Alan Pardew believes Newcastle United have moved on from the departure of striker Demba Ba to Chelsea.
Ba, 27, was Newcastle's leading goalscorer for the campaign, but joined the European Champions in early January after the Blues activated a contractual release clause of just £7.5 million.
The former Hoffenheim forward made his long awaited return to St James' Park on Saturday, but lasted just over 40 minutes of a 3-2 defeat after sustaining a broken nose following a challenge with defender Fabricio Coloccini. Keen to move forward, Pardew believes that in Ba's absence, new heroes can be found.
"Teams do move on," he said. "This club's had Andy Cole and Alan Shearer, blimey it's difficult to move on from players of that quality and Demba come and did a great job for us, but new stars emerge.

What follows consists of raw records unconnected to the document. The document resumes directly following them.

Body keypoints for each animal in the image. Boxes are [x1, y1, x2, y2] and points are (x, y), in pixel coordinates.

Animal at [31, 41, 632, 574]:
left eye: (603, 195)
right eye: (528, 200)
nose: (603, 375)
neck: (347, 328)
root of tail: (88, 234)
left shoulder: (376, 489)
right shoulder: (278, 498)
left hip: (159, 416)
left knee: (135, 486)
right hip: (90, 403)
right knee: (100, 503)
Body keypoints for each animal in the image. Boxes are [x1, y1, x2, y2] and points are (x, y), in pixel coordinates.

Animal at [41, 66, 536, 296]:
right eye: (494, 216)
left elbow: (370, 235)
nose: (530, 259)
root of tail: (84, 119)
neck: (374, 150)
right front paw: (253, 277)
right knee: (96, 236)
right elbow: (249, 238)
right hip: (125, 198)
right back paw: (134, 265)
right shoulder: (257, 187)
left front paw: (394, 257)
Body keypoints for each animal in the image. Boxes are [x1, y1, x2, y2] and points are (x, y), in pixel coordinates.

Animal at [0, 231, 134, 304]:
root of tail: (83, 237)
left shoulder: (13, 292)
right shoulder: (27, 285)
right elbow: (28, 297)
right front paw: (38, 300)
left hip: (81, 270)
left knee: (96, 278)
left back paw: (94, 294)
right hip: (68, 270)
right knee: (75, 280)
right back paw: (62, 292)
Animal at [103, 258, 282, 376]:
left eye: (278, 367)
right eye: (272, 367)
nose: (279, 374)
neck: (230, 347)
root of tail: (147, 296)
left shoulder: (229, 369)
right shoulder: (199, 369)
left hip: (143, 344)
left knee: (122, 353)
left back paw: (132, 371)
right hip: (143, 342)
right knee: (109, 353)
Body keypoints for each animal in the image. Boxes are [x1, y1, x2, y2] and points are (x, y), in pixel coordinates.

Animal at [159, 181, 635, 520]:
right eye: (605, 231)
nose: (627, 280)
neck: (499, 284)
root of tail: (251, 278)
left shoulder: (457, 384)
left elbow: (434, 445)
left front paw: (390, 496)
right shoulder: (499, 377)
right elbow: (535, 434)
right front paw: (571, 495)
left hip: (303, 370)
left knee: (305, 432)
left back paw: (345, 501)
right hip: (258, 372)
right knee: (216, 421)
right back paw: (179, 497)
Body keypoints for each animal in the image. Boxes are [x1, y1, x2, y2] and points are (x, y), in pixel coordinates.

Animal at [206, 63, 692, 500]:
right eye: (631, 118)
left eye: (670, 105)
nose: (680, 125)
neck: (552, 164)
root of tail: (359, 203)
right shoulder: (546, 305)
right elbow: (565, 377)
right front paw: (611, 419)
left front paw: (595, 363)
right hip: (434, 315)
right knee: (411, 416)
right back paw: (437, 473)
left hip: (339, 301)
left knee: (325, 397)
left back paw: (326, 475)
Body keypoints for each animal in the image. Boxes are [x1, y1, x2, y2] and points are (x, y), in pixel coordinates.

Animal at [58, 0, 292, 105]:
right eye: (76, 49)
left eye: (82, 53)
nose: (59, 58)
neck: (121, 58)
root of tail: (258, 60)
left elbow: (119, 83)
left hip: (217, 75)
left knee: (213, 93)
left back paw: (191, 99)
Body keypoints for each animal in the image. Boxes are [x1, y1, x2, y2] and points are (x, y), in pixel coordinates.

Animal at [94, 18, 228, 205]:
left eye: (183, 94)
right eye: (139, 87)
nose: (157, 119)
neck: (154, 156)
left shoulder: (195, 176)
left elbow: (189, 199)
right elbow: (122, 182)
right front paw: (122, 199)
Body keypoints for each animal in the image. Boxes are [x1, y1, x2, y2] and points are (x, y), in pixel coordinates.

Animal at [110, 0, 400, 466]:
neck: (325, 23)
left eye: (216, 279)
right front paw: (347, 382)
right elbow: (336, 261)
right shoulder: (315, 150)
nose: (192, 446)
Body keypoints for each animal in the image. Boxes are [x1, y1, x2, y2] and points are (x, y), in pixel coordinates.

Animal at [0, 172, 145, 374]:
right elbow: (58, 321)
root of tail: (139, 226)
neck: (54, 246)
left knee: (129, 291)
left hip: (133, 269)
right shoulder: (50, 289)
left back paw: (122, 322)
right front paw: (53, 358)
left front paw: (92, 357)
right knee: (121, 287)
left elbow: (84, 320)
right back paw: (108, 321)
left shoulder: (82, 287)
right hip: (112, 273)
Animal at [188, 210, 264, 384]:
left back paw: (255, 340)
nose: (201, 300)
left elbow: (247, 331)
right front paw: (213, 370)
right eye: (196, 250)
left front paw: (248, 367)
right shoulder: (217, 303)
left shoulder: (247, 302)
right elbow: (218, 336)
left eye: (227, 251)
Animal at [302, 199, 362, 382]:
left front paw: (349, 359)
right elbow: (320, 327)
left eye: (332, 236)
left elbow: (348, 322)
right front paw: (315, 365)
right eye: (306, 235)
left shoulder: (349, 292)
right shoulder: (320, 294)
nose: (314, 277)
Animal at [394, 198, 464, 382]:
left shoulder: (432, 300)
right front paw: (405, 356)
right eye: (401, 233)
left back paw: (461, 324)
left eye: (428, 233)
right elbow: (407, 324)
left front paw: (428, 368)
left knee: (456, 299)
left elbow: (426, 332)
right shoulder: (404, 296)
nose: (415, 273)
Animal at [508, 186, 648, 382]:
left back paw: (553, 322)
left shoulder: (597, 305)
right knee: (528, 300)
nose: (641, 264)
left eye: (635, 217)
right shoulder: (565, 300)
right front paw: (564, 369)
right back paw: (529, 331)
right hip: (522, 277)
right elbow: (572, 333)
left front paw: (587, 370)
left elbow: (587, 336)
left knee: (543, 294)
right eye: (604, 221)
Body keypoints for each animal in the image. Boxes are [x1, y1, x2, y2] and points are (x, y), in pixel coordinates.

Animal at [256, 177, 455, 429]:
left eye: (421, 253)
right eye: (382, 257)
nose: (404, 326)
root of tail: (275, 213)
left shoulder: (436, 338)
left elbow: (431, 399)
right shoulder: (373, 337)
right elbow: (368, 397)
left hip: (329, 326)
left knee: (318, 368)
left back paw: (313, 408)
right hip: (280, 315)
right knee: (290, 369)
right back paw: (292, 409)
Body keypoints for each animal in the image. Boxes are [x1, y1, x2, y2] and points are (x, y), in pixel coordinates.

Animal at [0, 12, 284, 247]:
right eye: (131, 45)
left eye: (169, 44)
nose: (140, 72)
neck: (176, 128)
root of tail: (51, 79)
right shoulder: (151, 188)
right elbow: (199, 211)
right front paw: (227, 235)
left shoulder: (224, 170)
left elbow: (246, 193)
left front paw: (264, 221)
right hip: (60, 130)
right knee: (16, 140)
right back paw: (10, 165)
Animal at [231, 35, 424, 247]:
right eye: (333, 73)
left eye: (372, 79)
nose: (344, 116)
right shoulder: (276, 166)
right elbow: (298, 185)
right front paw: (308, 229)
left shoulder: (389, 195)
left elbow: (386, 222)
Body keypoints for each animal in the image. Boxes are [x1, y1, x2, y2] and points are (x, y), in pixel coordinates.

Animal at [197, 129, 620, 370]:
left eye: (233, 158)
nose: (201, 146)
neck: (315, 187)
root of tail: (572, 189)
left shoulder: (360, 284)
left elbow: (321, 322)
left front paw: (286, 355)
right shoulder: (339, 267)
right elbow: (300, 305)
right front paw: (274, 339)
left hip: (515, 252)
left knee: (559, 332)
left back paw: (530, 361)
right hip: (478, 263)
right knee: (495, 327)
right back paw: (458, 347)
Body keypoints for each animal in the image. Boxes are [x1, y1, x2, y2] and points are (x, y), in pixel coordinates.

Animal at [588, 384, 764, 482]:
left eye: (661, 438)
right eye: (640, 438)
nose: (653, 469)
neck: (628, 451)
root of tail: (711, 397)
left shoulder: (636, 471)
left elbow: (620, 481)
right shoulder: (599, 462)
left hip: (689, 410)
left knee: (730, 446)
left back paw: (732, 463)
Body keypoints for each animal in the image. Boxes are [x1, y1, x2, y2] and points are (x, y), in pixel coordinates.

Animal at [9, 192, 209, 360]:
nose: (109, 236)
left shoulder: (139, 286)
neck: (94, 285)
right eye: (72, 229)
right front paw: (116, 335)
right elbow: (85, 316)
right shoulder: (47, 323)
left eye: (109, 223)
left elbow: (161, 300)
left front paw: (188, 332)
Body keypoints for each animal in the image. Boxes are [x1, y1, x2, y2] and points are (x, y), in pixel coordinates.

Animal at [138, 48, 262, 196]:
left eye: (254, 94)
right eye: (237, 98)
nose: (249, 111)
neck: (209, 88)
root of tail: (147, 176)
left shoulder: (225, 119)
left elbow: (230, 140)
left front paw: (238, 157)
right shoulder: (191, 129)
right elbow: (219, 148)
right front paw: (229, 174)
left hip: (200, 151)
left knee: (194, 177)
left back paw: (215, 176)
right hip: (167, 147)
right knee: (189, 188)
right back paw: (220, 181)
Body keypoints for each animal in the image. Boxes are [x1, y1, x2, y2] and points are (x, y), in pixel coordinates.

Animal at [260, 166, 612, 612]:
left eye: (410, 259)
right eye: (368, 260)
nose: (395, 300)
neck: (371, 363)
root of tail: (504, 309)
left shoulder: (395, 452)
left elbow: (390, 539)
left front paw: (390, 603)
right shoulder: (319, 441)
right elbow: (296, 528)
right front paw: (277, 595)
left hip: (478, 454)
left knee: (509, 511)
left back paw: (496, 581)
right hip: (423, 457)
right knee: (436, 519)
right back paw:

"As well as Sissoko played, with Cabaye it was nice to have our intelligence in the team. When to go long, when to go small, when to keep the ball, when to try and get at the opposition. I thought he was outstanding.
"I've been at some big clubs where you don't get an atmosphere like that. Big, big clubs. Even at Manchester United. You can go to three quarters of their home games and you don't get an atmosphere like that. It was unbelievable. That's what we've got. Demba's going to miss it at Chelsea, trust me."
With the Senegalese forward wincing after his clash with Coloccini, Chelsea manager Rafael Benitez was left in no doubt that his side should have been awarded a penalty.
"I think there were too many mistakes. I could see a red card that was not shown for Coloccini," Benitez said.
"So we had a chance, he [Demba Ba] had the ball, he received a kick and got a broken nose, it was bleeding. It was so simple, if it was in the middle of park you would go back and give a free-kick.
"It is very simple and very clear - penalty and red card because it was a chance. It's a strange rule and the penalty could have changed everything. A player with a nose bleeding and a broken nose is good evidence. I have a lot of respect for them, but it is just the decision that is wrong."